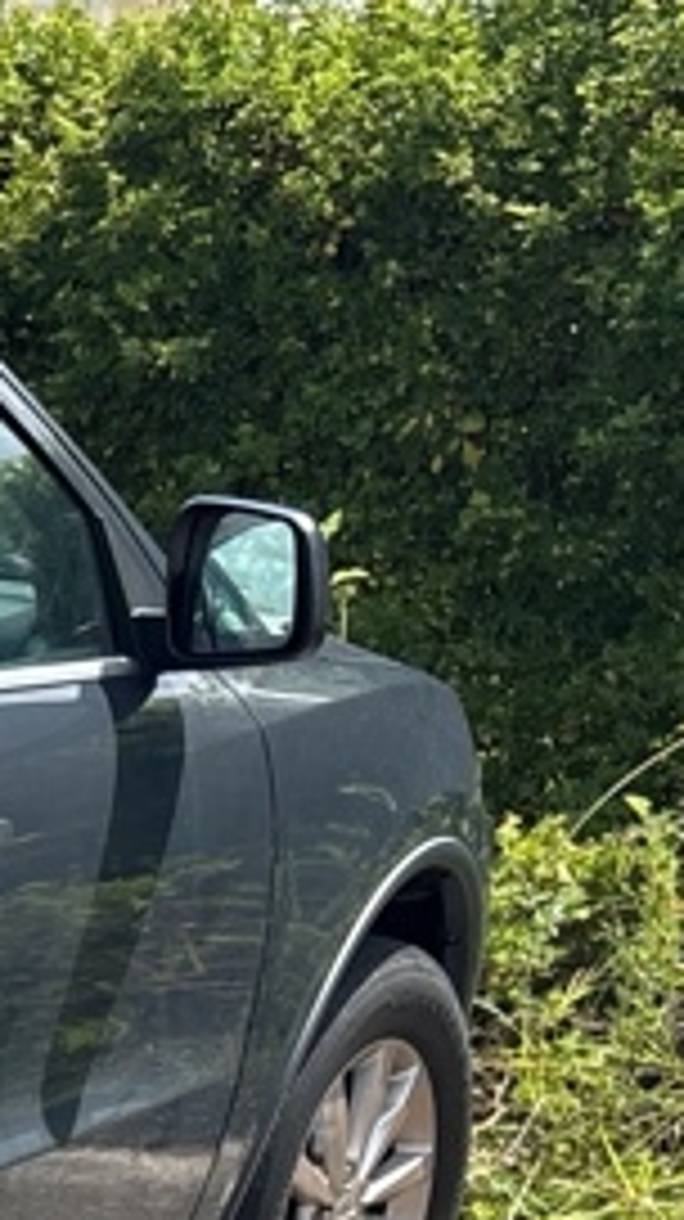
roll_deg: +1.2
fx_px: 3458
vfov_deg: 18.9
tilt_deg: -18.5
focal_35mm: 107
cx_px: -1246
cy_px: 1477
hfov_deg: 9.4
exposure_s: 1/1667
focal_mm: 5.96
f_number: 1.6
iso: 50
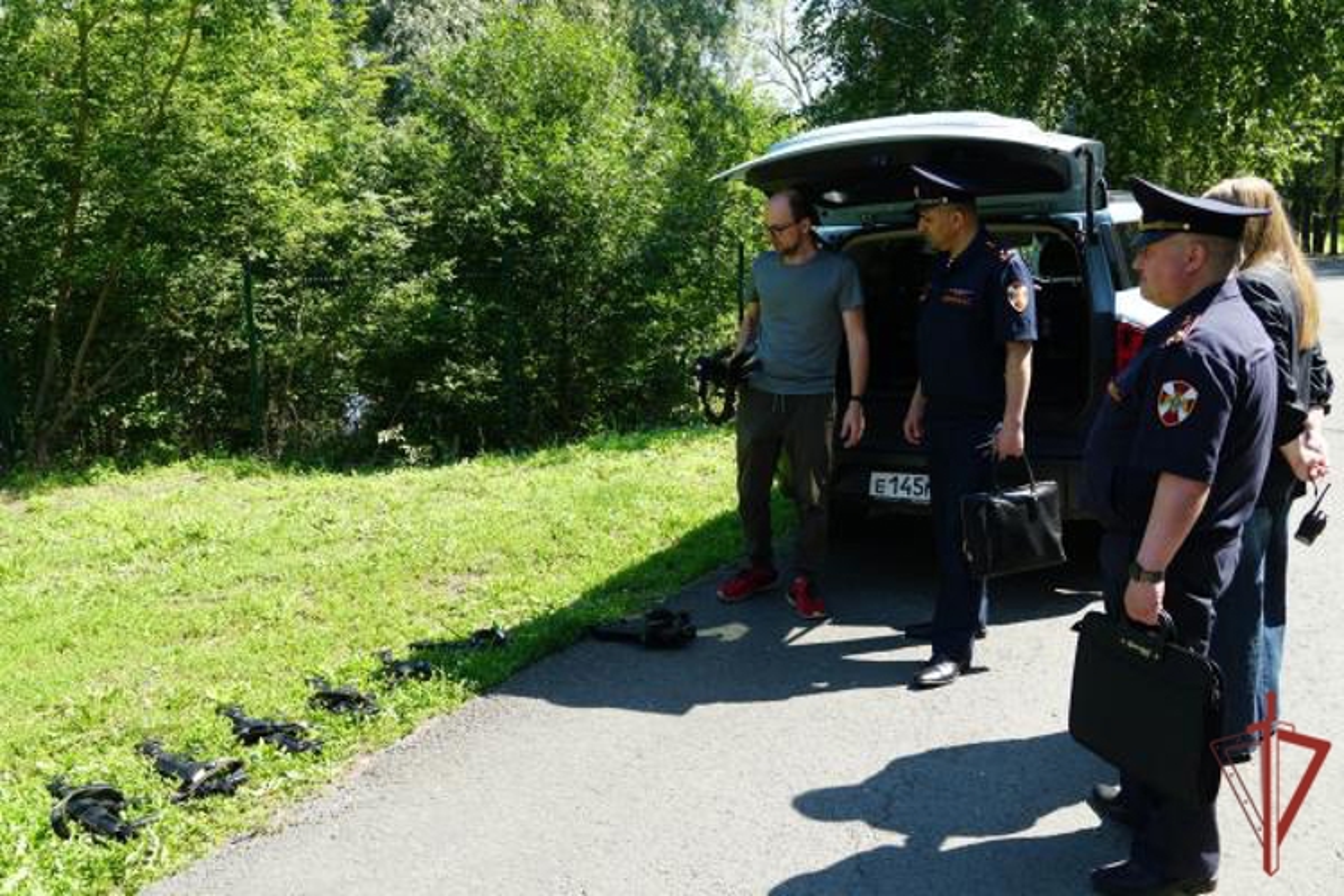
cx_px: 672
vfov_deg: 47.9
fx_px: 1008
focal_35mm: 27
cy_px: 448
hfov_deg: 67.4
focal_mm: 18
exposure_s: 1/80
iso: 100
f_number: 7.1
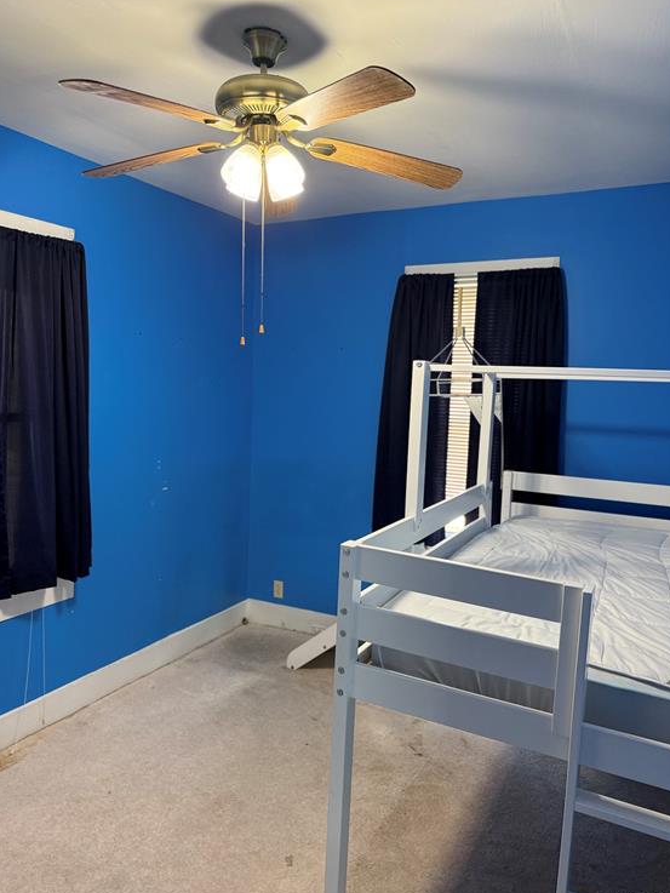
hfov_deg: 54.9
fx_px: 645
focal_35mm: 25
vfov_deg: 69.4
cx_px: 327
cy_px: 454
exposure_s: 1/60
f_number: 1.78
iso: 250
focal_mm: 6.76
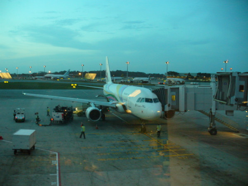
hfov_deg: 50.1
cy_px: 93
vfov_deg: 38.7
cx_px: 124
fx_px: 265
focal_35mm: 37
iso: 200
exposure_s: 1/13
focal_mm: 6.1
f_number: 2.8
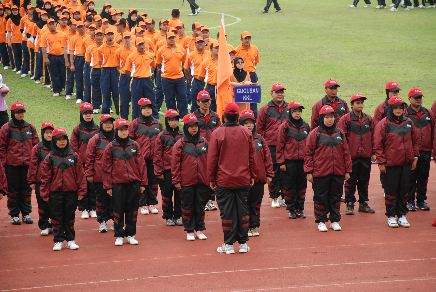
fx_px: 2039
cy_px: 146
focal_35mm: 168
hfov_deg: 12.2
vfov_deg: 8.2
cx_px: 218
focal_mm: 112
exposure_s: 1/800
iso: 1000
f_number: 5.6
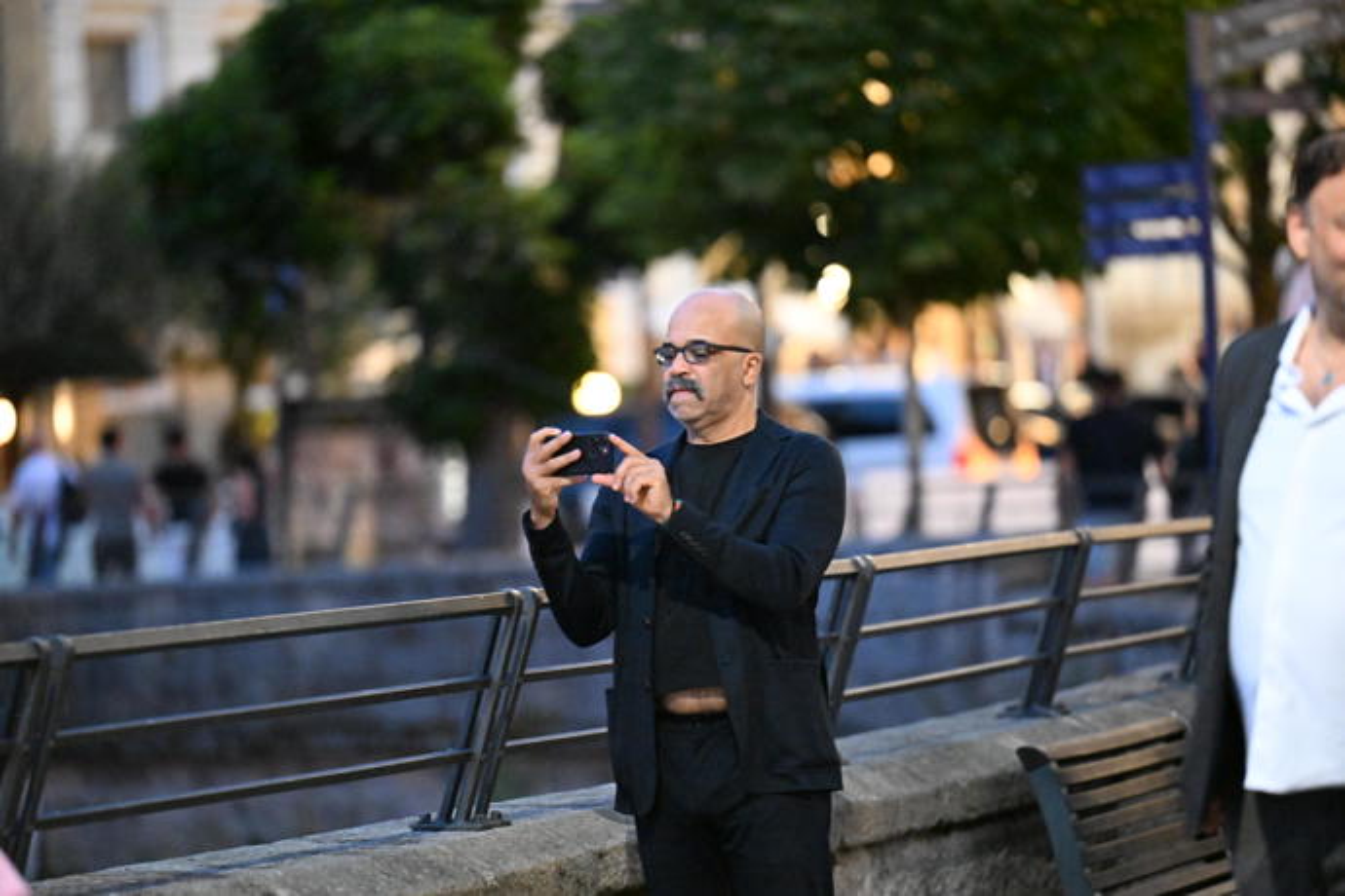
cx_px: 672
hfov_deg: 10.3
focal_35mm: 200
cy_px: 448
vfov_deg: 6.9
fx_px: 7472
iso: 20000
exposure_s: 1/160
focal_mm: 200
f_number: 2.8
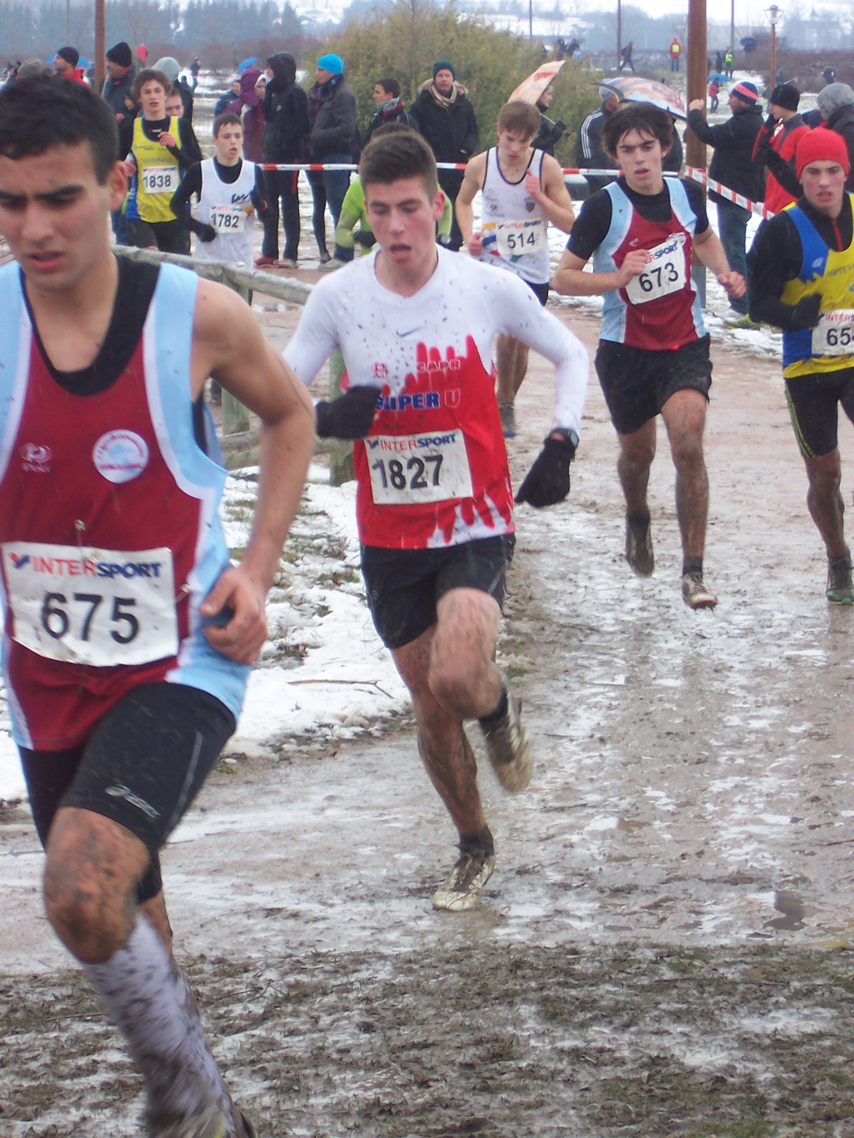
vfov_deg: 13.7
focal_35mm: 144
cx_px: 427
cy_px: 569
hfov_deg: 10.3
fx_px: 4737
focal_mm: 22.4
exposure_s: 1/180
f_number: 4.9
------
— What is being asked —
Where a picture appears in the listing above, skip it and set down all the rest exactly.

— Response —
roll_deg: +1.2
fx_px: 3458
vfov_deg: 18.9
tilt_deg: -18.5
focal_35mm: 107
cx_px: -1246
cy_px: 1477
hfov_deg: 9.4
exposure_s: 1/1667
focal_mm: 5.96
f_number: 1.6
iso: 50
cx_px: 672
vfov_deg: 47.9
fx_px: 1008
focal_35mm: 27
cy_px: 448
hfov_deg: 67.4
focal_mm: 18
exposure_s: 1/80
iso: 100
f_number: 7.1
hfov_deg: 54.9
fx_px: 645
focal_35mm: 25
vfov_deg: 69.4
cx_px: 327
cy_px: 454
exposure_s: 1/60
f_number: 1.78
iso: 250
focal_mm: 6.76
hfov_deg: 50.1
cy_px: 93
vfov_deg: 38.7
cx_px: 124
fx_px: 265
focal_35mm: 37
iso: 200
exposure_s: 1/13
focal_mm: 6.1
f_number: 2.8
fx_px: 2039
cy_px: 146
focal_35mm: 168
hfov_deg: 12.2
vfov_deg: 8.2
cx_px: 218
focal_mm: 112
exposure_s: 1/800
iso: 1000
f_number: 5.6
cx_px: 672
hfov_deg: 10.3
focal_35mm: 200
cy_px: 448
vfov_deg: 6.9
fx_px: 7472
iso: 20000
exposure_s: 1/160
focal_mm: 200
f_number: 2.8
vfov_deg: 13.7
focal_35mm: 144
cx_px: 427
cy_px: 569
hfov_deg: 10.3
fx_px: 4737
focal_mm: 22.4
exposure_s: 1/180
f_number: 4.9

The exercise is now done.